** Opening RECORDS FOR THIS EXERCISE block **
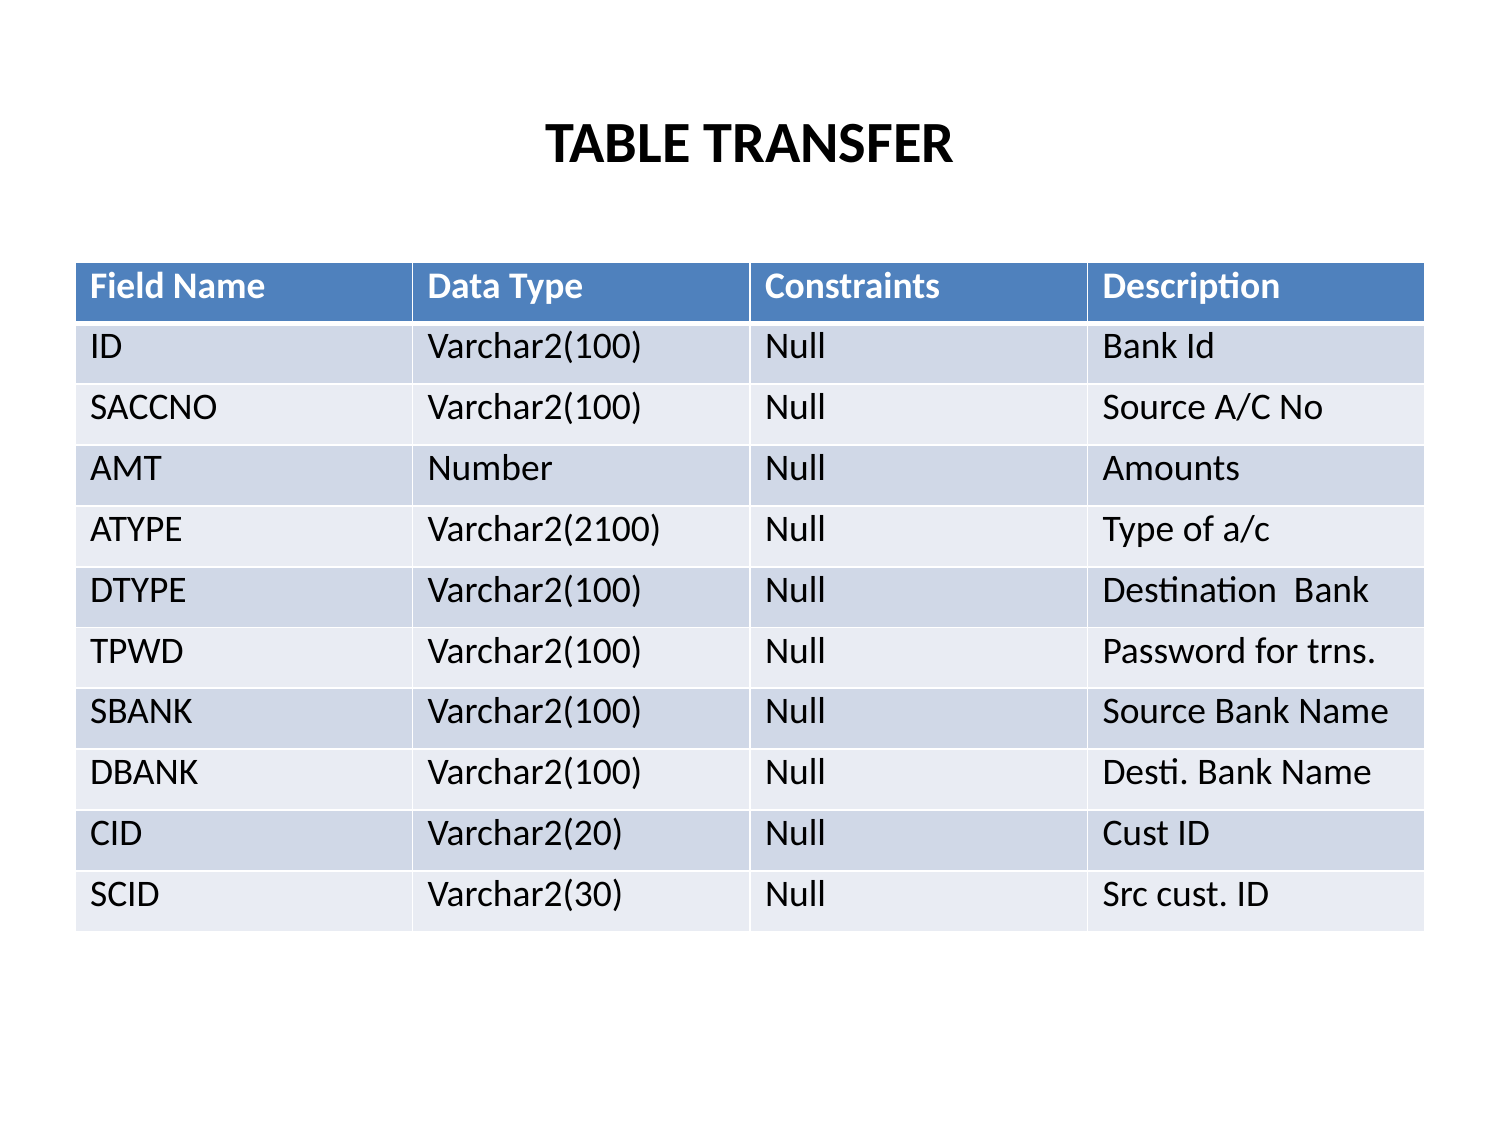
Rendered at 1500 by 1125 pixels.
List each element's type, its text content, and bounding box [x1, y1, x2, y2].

table_cell TPWD [76, 628, 412, 687]
table_cell Amounts [1088, 446, 1424, 505]
table_cell Varchar2(100) [413, 568, 749, 627]
table_cell Source Bank Name [1088, 689, 1424, 748]
table_cell Type of a/c [1088, 507, 1424, 566]
table_cell Null [751, 326, 1087, 383]
table_cell SACCNO [76, 385, 412, 444]
table_cell Password for trns. [1088, 628, 1424, 687]
table_header Field Name [76, 263, 412, 321]
table_header Constraints [751, 263, 1087, 321]
table_cell Null [751, 811, 1087, 870]
table_cell Varchar2(20) [413, 811, 749, 870]
table_cell SCID [76, 872, 412, 931]
table_cell Bank Id [1088, 326, 1424, 383]
table_cell ID [76, 326, 412, 383]
table_cell Destination Bank [1088, 568, 1424, 627]
table_cell Null [751, 507, 1087, 566]
table_cell Desti. Bank Name [1088, 750, 1424, 809]
table_header Description [1088, 263, 1424, 321]
table_cell Null [751, 872, 1087, 931]
table_cell Null [751, 689, 1087, 748]
table_cell Varchar2(100) [413, 689, 749, 748]
table_cell Varchar2(100) [413, 750, 749, 809]
table_header Data Type [413, 263, 749, 321]
table_cell Varchar2(100) [413, 326, 749, 383]
table_cell Varchar2(2100) [413, 507, 749, 566]
table_cell Null [751, 750, 1087, 809]
table_cell Null [751, 446, 1087, 505]
table_cell Varchar2(100) [413, 385, 749, 444]
table_cell Null [751, 568, 1087, 627]
table_cell DTYPE [76, 568, 412, 627]
table_cell Cust ID [1088, 811, 1424, 870]
table_cell SBANK [76, 689, 412, 748]
table_cell ATYPE [76, 507, 412, 566]
table_cell Src cust. ID [1088, 872, 1424, 931]
table_cell Varchar2(30) [413, 872, 749, 931]
table_cell Number [413, 446, 749, 505]
table_cell Source A/C No [1088, 385, 1424, 444]
table_cell DBANK [76, 750, 412, 809]
table_cell CID [76, 811, 412, 870]
table_cell Varchar2(100) [413, 628, 749, 687]
table_cell Null [751, 628, 1087, 687]
table_cell Null [751, 385, 1087, 444]
title TABLE TRANSFER [75, 45, 1425, 233]
table_cell AMT [76, 446, 412, 505]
** Closing RECORDS FOR THIS EXERCISE block **
WHAT TO WORK ON:
Please determine how many lines in the entries contain the word "Null" and answer with the number alone.

FINISHED TASK:
10